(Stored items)

------------------------------------------------------------

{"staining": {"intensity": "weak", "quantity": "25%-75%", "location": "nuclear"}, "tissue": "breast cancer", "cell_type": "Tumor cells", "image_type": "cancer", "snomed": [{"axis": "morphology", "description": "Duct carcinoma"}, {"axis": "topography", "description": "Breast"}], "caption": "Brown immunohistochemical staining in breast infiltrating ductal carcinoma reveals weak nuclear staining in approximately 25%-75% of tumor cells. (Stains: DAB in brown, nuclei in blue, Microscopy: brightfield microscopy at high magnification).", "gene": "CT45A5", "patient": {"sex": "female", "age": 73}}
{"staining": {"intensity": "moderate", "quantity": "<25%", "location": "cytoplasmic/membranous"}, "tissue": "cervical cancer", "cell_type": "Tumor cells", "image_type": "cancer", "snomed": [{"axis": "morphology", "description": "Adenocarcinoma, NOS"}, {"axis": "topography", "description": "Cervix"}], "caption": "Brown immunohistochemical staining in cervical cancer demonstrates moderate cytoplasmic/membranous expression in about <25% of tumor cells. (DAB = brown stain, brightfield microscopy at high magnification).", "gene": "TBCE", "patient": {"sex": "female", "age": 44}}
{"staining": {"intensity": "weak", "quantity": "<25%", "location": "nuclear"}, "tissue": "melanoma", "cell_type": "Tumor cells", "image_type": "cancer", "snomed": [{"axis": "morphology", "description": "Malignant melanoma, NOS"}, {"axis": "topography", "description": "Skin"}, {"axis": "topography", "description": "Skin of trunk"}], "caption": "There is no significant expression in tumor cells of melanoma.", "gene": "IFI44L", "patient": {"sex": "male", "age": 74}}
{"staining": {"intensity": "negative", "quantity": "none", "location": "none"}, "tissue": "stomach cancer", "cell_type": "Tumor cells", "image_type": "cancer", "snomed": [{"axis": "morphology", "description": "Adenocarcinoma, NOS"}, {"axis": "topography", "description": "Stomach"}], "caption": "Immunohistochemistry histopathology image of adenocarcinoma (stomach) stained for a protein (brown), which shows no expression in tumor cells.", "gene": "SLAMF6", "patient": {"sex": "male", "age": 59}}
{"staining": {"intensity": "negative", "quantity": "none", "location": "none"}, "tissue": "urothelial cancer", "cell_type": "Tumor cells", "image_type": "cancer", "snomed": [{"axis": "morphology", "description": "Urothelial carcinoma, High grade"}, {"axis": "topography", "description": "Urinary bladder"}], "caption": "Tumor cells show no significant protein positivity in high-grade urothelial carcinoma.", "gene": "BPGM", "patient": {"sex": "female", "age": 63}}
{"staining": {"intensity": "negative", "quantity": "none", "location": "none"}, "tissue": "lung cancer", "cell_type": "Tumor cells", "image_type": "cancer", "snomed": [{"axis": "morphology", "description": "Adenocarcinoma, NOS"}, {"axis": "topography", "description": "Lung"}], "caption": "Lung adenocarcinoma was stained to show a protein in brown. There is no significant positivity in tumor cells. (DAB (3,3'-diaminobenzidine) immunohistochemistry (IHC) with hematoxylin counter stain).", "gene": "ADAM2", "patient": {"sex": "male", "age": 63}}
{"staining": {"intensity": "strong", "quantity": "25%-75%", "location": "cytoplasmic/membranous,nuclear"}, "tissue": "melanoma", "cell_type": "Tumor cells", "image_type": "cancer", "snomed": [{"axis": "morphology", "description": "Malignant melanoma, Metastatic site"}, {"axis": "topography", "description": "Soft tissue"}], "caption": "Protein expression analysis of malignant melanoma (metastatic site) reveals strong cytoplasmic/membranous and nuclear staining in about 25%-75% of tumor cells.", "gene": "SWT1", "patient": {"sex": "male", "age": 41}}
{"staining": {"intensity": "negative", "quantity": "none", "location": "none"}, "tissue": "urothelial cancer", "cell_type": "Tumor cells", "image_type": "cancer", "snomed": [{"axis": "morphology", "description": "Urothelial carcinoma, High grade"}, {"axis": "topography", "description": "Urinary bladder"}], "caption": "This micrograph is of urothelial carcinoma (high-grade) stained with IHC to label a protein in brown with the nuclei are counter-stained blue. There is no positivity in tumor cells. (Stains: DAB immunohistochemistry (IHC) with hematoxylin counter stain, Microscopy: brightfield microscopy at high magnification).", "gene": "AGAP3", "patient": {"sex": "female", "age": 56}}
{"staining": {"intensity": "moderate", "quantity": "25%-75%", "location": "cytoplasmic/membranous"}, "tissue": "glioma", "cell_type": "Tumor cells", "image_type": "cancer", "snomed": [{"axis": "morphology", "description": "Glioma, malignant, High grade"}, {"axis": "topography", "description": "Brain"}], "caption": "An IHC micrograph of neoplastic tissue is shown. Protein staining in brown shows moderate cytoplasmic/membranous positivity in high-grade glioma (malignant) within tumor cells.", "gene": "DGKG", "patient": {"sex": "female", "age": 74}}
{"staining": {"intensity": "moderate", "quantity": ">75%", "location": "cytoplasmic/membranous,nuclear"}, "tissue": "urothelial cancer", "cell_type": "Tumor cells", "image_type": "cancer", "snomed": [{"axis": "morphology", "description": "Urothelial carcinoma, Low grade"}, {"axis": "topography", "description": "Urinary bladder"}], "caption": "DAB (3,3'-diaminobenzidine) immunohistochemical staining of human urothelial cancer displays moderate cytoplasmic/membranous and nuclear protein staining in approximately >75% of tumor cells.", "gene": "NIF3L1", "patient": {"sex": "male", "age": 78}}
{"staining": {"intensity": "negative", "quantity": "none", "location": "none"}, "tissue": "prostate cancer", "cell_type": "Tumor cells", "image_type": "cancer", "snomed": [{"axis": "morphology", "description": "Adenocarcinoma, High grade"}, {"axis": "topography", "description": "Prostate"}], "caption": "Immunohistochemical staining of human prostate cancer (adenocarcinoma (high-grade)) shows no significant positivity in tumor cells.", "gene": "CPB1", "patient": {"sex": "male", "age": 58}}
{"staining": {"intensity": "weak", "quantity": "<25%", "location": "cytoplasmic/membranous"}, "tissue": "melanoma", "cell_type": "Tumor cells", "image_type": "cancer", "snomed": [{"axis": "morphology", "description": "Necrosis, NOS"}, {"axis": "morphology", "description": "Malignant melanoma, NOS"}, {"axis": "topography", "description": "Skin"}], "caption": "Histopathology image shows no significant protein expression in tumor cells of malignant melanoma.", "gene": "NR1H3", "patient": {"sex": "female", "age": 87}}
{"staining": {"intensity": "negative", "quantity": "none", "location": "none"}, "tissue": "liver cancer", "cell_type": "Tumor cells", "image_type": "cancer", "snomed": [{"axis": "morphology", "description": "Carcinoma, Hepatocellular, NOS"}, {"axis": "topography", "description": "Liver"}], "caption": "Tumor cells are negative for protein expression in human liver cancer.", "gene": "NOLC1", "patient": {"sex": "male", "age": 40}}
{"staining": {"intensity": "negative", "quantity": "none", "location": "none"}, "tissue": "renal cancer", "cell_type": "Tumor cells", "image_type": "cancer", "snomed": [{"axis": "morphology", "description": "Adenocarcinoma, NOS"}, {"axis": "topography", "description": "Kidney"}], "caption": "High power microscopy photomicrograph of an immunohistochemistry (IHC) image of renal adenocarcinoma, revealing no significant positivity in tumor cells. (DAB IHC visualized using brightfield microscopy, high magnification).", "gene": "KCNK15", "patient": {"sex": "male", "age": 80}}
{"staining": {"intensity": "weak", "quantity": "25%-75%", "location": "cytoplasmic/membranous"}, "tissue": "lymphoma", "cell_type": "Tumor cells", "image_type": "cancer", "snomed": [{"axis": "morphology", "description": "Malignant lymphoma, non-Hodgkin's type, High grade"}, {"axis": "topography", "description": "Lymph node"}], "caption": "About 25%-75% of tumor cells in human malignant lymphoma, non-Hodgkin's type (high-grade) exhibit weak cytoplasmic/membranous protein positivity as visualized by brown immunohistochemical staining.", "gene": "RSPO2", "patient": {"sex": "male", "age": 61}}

------------------------------------------------------------

TASK TO COMPLETE
Please give back the records exactly as written, beginning at the first line and including the line that holds "histopathology image of" as the last.

SOLUTION
{"staining": {"intensity": "weak", "quantity": "25%-75%", "location": "nuclear"}, "tissue": "breast cancer", "cell_type": "Tumor cells", "image_type": "cancer", "snomed": [{"axis": "morphology", "description": "Duct carcinoma"}, {"axis": "topography", "description": "Breast"}], "caption": "Brown immunohistochemical staining in breast infiltrating ductal carcinoma reveals weak nuclear staining in approximately 25%-75% of tumor cells. (Stains: DAB in brown, nuclei in blue, Microscopy: brightfield microscopy at high magnification).", "gene": "CT45A5", "patient": {"sex": "female", "age": 73}}
{"staining": {"intensity": "moderate", "quantity": "<25%", "location": "cytoplasmic/membranous"}, "tissue": "cervical cancer", "cell_type": "Tumor cells", "image_type": "cancer", "snomed": [{"axis": "morphology", "description": "Adenocarcinoma, NOS"}, {"axis": "topography", "description": "Cervix"}], "caption": "Brown immunohistochemical staining in cervical cancer demonstrates moderate cytoplasmic/membranous expression in about <25% of tumor cells. (DAB = brown stain, brightfield microscopy at high magnification).", "gene": "TBCE", "patient": {"sex": "female", "age": 44}}
{"staining": {"intensity": "weak", "quantity": "<25%", "location": "nuclear"}, "tissue": "melanoma", "cell_type": "Tumor cells", "image_type": "cancer", "snomed": [{"axis": "morphology", "description": "Malignant melanoma, NOS"}, {"axis": "topography", "description": "Skin"}, {"axis": "topography", "description": "Skin of trunk"}], "caption": "There is no significant expression in tumor cells of melanoma.", "gene": "IFI44L", "patient": {"sex": "male", "age": 74}}
{"staining": {"intensity": "negative", "quantity": "none", "location": "none"}, "tissue": "stomach cancer", "cell_type": "Tumor cells", "image_type": "cancer", "snomed": [{"axis": "morphology", "description": "Adenocarcinoma, NOS"}, {"axis": "topography", "description": "Stomach"}], "caption": "Immunohistochemistry histopathology image of adenocarcinoma (stomach) stained for a protein (brown), which shows no expression in tumor cells.", "gene": "SLAMF6", "patient": {"sex": "male", "age": 59}}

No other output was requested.